Holly Bluff is located at (32.82139, -90.70889).

==The Sharbrough family==
Following the Civil War, two brothers, Franklin Wilson and John Walter Sharbrough came to the area now known as Holly Bluff. Their father, Franklin Wilson Sharbrough, a cotton planter from Smith County, Mississippi had lost everything during the war.

The Sharbrough brothers first lived in the area around Green Hill Plantation on Silver Creek. They worked together buying and clearing land for farming. The older brother, Franklin Wilson Sharbrough purchased the land on the north side of the Sunflower River and established Valley Home Plantation. John Walter purchased the land on the southern or Sharkey County side of the Sunflower River and called his place Patmos Plantation. Together, they built the first roads, bridges, levees and cotton gin in this part of the Mississippi Delta. Later, they built the first church then called "Sharbrough's Chapel" which still operates today as Holly Bluff United Methodist Church.

In 1906, the railroad requested the Sharbrough family change the name of Sharbrough's Landing to Sharbroughville. However, the family thought Sharbroughville would be too hard to spell and settled on the name Holly Bluff. Holly Bluff post office was established July 31, 1906, with Marcia M. Hackler as first postmaster.

==The Yazoo Delta Railroad==
The Yazoo & Mississippi Valley Railroad had been incorporated in 1882 by the Illinois Central to penetrate the fertile Yazoo Delta.

In 1905, a line of the Yazoo and Mississippi Valley Railroad, affectionately called the "Yellow Dog," was laid from Silver City, Mississippi to Holly Bluff.
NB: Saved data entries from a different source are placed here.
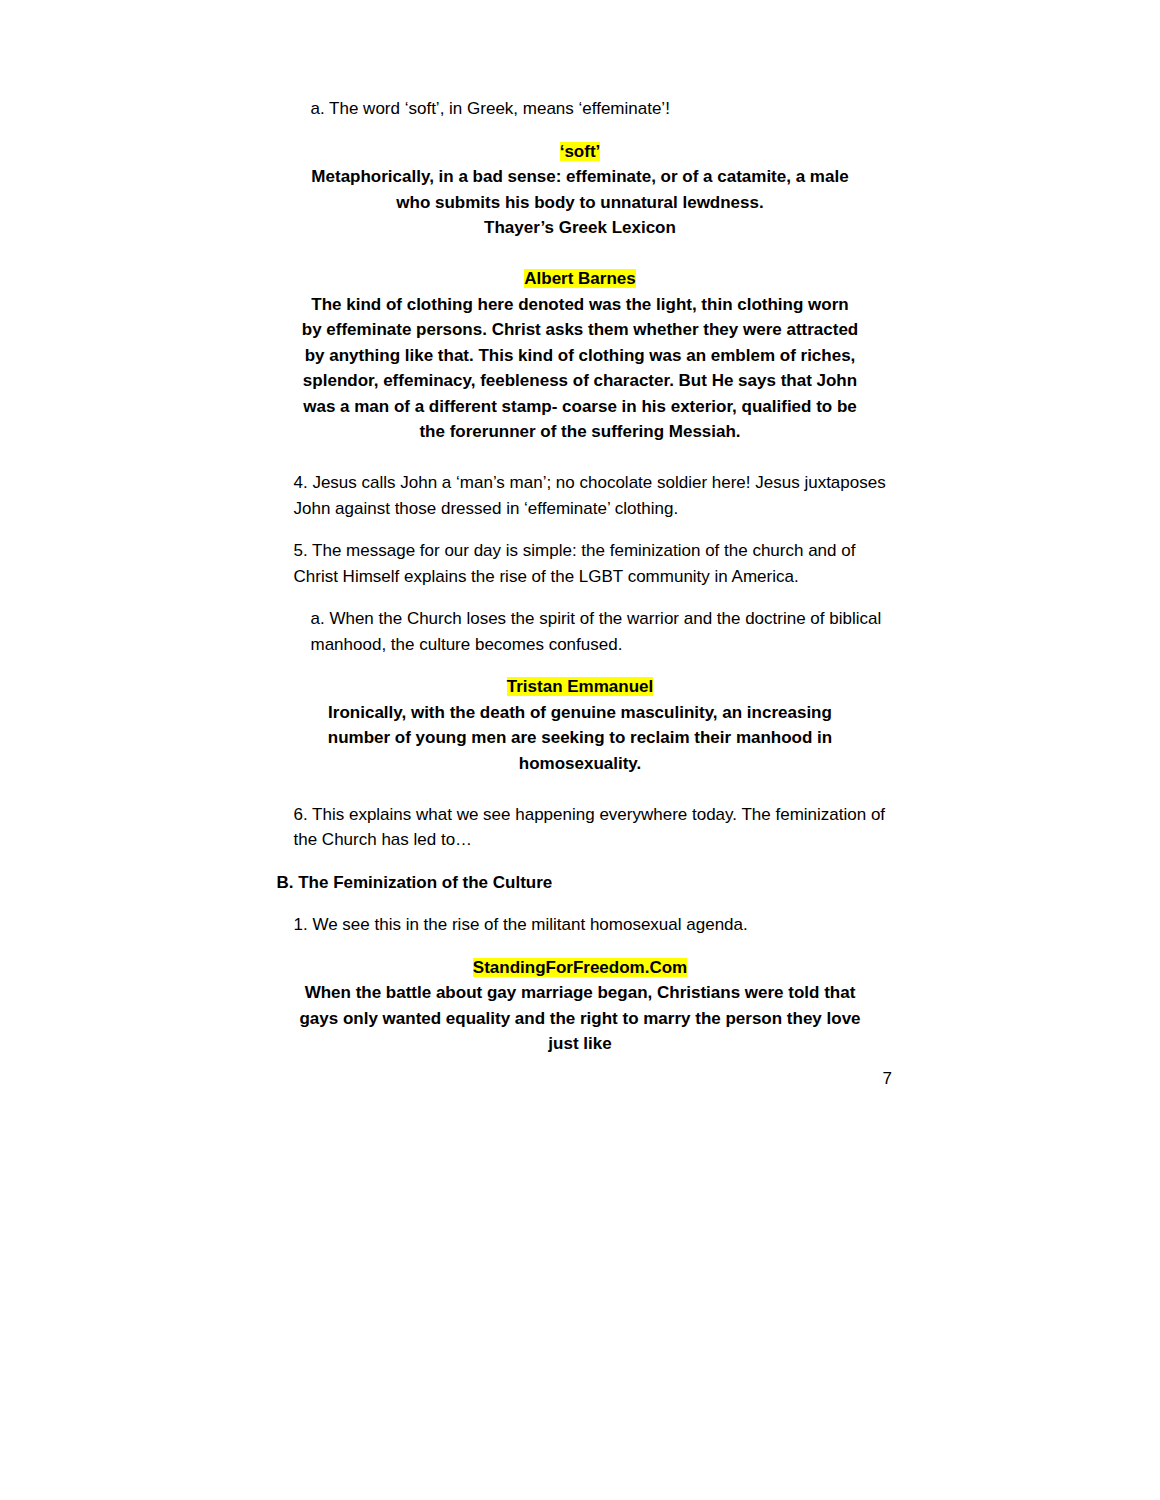a. The word ‘soft’, in Greek, means ‘effeminate’!
‘soft’
Metaphorically, in a bad sense: effeminate, or of a catamite, a male who submits his body to unnatural lewdness.
Thayer’s Greek Lexicon
Albert Barnes
The kind of clothing here denoted was the light, thin clothing worn by effeminate persons. Christ asks them whether they were attracted by anything like that. This kind of clothing was an emblem of riches, splendor, effeminacy, feebleness of character. But He says that John was a man of a different stamp- coarse in his exterior, qualified to be the forerunner of the suffering Messiah.
4. Jesus calls John a ‘man’s man’; no chocolate soldier here! Jesus juxtaposes John against those dressed in ‘effeminate’ clothing.
5. The message for our day is simple: the feminization of the church and of Christ Himself explains the rise of the LGBT community in America.
a. When the Church loses the spirit of the warrior and the doctrine of biblical manhood, the culture becomes confused.
Tristan Emmanuel
Ironically, with the death of genuine masculinity, an increasing number of young men are seeking to reclaim their manhood in homosexuality.
6. This explains what we see happening everywhere today. The feminization of the Church has led to…
B. The Feminization of the Culture
1. We see this in the rise of the militant homosexual agenda.
StandingForFreedom.Com
When the battle about gay marriage began, Christians were told that gays only wanted equality and the right to marry the person they love just like
7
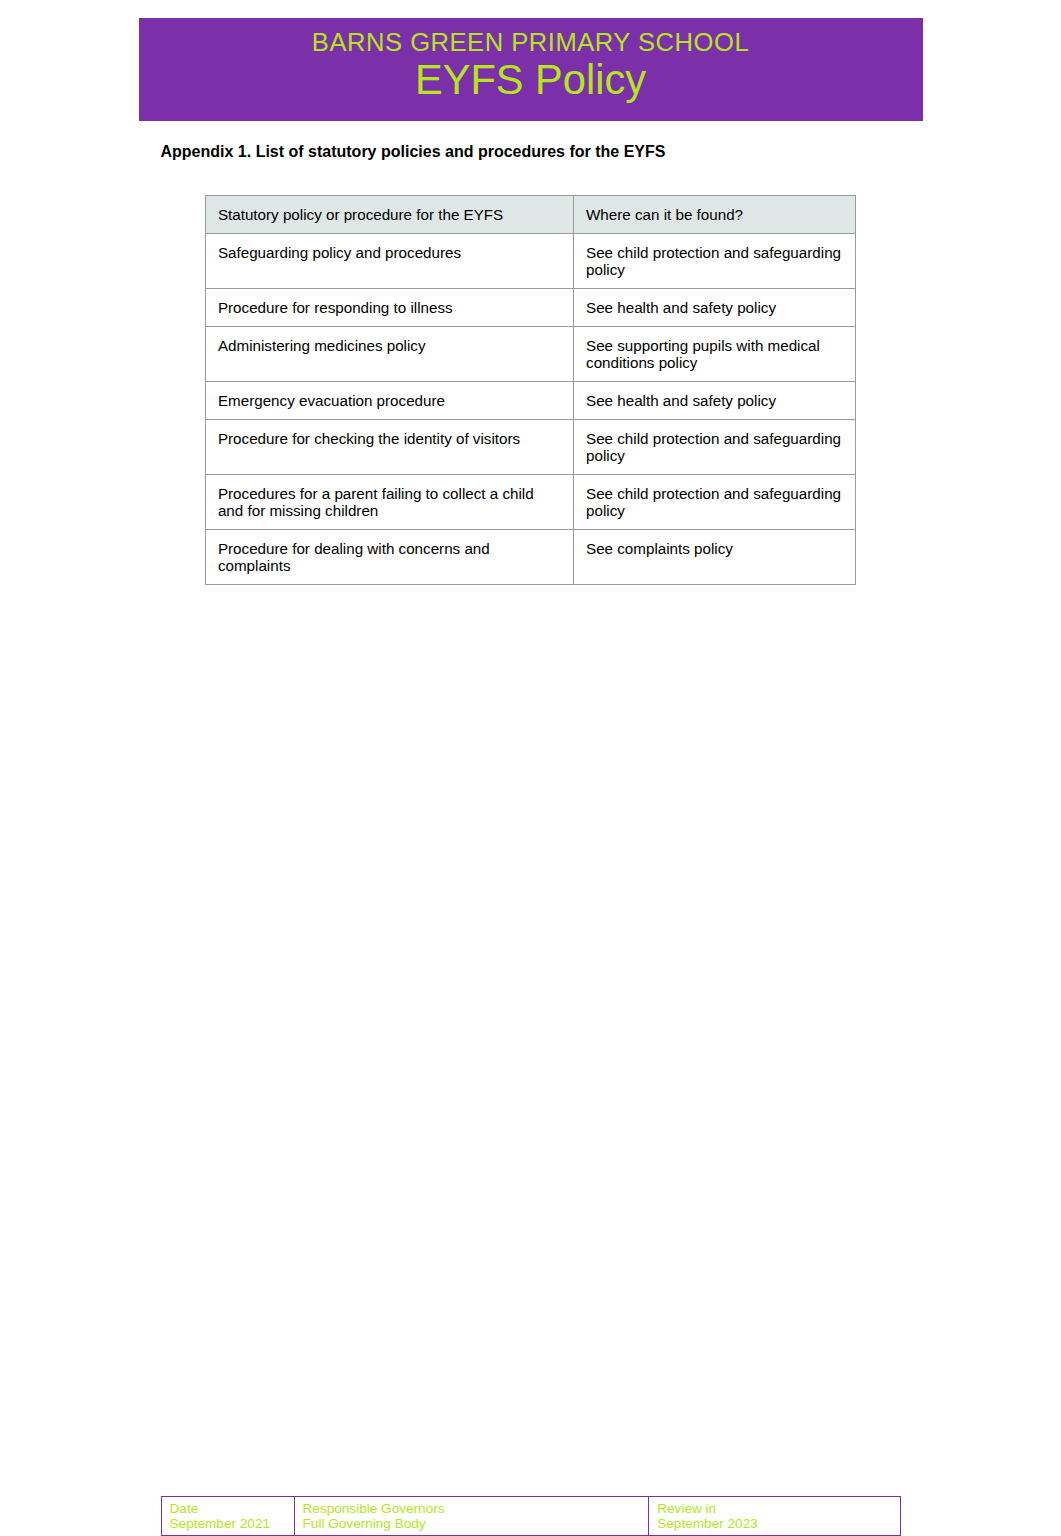BARNS GREEN PRIMARY SCHOOL
EYFS Policy
Appendix 1. List of statutory policies and procedures for the EYFS
| Statutory policy or procedure for the EYFS | Where can it be found? |
| --- | --- |
| Safeguarding policy and procedures | See child protection and safeguarding policy |
| Procedure for responding to illness | See health and safety policy |
| Administering medicines policy | See supporting pupils with medical conditions policy |
| Emergency evacuation procedure | See health and safety policy |
| Procedure for checking the identity of visitors | See child protection and safeguarding policy |
| Procedures for a parent failing to collect a child and for missing children | See child protection and safeguarding policy |
| Procedure for dealing with concerns and complaints | See complaints policy |
| Date September 2021 | Responsible Governors Full Governing Body | Review in September 2023 |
The principal purpose of the Holly Bluff line was to gain access to the cotton grown by the Sharbrough family in this rich section of the Mississippi Delta. After the building of the railroad, most of the cotton from Holly Bluff was sold in Memphis rather than New Orleans.

==Archaeological site==
Located just outside Holly Bluff on Mississippi Highway 16 is the Lake George Mound site. The mounds were built during the prehistoric Temple Mound period. The largest mound rises 55 feet and is the fourth tallest native American mound in the United States. The mounds were built for religious ceremonies and not habitation. The site is important in that it is on the southern margin of the Mississippian cultural advance down the Mississippi River and on the northern edge of that of the Cole's Creek and Plaquemine cultures of the South.

==Climate==
The climate in this area is characterized by hot, humid summers and generally mild to cool winters. According to the Köppen Climate Classification system, Holly Bluff has a humid subtropical climate, abbreviated "Cfa" on climate maps.

==Education==
Residents are within the Yazoo County School District. Residents are zoned to Yazoo County Middle School and Yazoo County High School.